Workforce, Access and Resources relates to P 3.5. For dental nurses this means recognising how staffing, systems and resources affect patient care and staying within your professional scope.
Planning community oral healthcare requires consideration of need, demand, access, workforce, prevention and priorities. NICE local-authority oral health guidance links needs assessment, strategy, commissioning, evaluation and reducing inequalities.
What to notice in practice
- Skill mix: identify what the patient or colleague needs next, then hand over or escalate clearly.
- Appointment time: note if appointment lengths match patient needs and flag pressures that cause unsafe or rushed care.
- Translation: spot when language support is missing or delayed and ensure safe arrangements are sought.
- Physical access: observe whether premises and systems enable fair access for patients with mobility or sensory needs.
- Materials: balance stewardship with infection control, quality, access and patient safety.

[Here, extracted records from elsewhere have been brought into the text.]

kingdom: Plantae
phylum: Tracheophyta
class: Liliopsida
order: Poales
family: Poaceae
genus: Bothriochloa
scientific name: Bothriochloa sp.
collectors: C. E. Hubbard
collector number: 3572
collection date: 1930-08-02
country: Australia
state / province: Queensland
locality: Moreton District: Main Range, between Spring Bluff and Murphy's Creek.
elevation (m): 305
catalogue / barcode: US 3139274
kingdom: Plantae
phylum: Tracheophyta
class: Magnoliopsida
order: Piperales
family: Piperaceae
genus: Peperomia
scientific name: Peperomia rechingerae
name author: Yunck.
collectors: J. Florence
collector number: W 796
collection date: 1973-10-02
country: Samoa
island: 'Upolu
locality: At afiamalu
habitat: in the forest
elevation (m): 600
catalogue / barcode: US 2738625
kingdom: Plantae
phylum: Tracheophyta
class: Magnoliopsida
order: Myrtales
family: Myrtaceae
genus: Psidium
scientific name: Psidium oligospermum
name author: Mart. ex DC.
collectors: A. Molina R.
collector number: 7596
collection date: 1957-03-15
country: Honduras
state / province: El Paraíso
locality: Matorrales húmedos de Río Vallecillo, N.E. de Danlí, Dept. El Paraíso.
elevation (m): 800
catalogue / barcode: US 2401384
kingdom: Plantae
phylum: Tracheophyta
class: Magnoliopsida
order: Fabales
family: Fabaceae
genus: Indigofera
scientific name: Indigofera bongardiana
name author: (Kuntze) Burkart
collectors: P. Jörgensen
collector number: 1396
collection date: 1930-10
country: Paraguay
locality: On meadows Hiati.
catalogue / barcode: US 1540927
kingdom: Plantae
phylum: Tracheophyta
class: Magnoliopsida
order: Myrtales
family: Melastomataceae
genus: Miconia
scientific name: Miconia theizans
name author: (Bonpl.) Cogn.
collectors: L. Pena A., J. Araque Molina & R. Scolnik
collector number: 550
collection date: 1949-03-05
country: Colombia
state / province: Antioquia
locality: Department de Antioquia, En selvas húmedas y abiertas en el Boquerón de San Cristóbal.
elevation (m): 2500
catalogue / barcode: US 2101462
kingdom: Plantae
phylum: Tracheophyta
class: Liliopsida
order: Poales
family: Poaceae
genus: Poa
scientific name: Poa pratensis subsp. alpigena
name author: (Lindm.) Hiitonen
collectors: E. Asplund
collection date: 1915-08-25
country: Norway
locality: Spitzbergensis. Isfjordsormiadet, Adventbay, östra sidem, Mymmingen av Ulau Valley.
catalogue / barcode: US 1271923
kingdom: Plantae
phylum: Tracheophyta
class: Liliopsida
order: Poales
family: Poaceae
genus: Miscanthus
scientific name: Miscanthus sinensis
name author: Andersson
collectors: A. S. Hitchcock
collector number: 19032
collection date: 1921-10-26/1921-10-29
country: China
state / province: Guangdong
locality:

Dental nurses do not commission services, but they provide practical intelligence: which patients cannot get appointments, who needs extra assistance, which messages fail to reach groups and which pathways repeatedly break down.
Good practice is visible and practical: prepare for the task, listen to patients and colleagues, check understanding, hand over clearly, and report recurring problems so systems can improve.
Community oral-health planning works best when local need, patient demand and practical service barriers are all visible.